Each record must be repeated exactly as it stands.

» GIVEN INFORMATION
>>>>>

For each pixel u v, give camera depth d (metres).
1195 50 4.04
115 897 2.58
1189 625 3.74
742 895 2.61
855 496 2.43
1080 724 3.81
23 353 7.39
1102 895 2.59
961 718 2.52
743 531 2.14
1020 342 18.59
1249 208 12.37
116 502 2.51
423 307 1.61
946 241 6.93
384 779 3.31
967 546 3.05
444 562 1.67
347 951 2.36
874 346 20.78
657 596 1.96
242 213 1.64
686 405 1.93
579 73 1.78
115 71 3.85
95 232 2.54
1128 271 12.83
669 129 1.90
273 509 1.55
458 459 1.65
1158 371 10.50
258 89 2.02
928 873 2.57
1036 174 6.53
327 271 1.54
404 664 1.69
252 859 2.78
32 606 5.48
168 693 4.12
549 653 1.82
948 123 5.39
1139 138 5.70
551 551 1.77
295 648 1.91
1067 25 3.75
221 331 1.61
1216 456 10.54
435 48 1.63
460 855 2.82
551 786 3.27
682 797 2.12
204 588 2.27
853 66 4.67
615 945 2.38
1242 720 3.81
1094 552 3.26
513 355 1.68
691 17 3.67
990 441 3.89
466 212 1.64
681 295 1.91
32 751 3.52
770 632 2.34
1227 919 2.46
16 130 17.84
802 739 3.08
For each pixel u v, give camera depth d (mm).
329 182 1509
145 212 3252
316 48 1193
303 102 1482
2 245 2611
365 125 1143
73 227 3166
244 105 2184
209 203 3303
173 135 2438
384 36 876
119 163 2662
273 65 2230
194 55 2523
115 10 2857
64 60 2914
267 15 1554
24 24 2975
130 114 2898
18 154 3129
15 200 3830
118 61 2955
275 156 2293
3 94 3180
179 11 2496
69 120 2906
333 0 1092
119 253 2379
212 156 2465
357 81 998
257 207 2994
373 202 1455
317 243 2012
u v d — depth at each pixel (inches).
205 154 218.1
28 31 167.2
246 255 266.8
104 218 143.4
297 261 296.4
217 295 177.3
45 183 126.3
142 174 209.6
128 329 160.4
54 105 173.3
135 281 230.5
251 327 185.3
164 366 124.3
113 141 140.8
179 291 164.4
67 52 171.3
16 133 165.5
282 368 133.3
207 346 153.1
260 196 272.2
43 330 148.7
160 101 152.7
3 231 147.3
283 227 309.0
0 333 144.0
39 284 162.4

<<<<<

» OUTPUT FOR THIS TASK
For each pixel u v, give camera depth d (metres).
1195 50 4.04
115 897 2.58
1189 625 3.74
742 895 2.61
855 496 2.43
1080 724 3.81
23 353 7.39
1102 895 2.59
961 718 2.52
743 531 2.14
1020 342 18.59
1249 208 12.37
116 502 2.51
423 307 1.61
946 241 6.93
384 779 3.31
967 546 3.05
444 562 1.67
347 951 2.36
874 346 20.78
657 596 1.96
242 213 1.64
686 405 1.93
579 73 1.78
115 71 3.85
95 232 2.54
1128 271 12.83
669 129 1.90
273 509 1.55
458 459 1.65
1158 371 10.50
258 89 2.02
928 873 2.57
1036 174 6.53
327 271 1.54
404 664 1.69
252 859 2.78
32 606 5.48
168 693 4.12
549 653 1.82
948 123 5.39
1139 138 5.70
551 551 1.77
295 648 1.91
1067 25 3.75
221 331 1.61
1216 456 10.54
435 48 1.63
460 855 2.82
551 786 3.27
682 797 2.12
204 588 2.27
853 66 4.67
615 945 2.38
1242 720 3.81
1094 552 3.26
513 355 1.68
691 17 3.67
990 441 3.89
466 212 1.64
681 295 1.91
32 751 3.52
770 632 2.34
1227 919 2.46
16 130 17.84
802 739 3.08
For each pixel u v, give camera depth d (mm).
329 182 1509
145 212 3252
316 48 1193
303 102 1482
2 245 2611
365 125 1143
73 227 3166
244 105 2184
209 203 3303
173 135 2438
384 36 876
119 163 2662
273 65 2230
194 55 2523
115 10 2857
64 60 2914
267 15 1554
24 24 2975
130 114 2898
18 154 3129
15 200 3830
118 61 2955
275 156 2293
3 94 3180
179 11 2496
69 120 2906
333 0 1092
119 253 2379
212 156 2465
357 81 998
257 207 2994
373 202 1455
317 243 2012
u v d — depth at each pixel (inches).
205 154 218.1
28 31 167.2
246 255 266.8
104 218 143.4
297 261 296.4
217 295 177.3
45 183 126.3
142 174 209.6
128 329 160.4
54 105 173.3
135 281 230.5
251 327 185.3
164 366 124.3
113 141 140.8
179 291 164.4
67 52 171.3
16 133 165.5
282 368 133.3
207 346 153.1
260 196 272.2
43 330 148.7
160 101 152.7
3 231 147.3
283 227 309.0
0 333 144.0
39 284 162.4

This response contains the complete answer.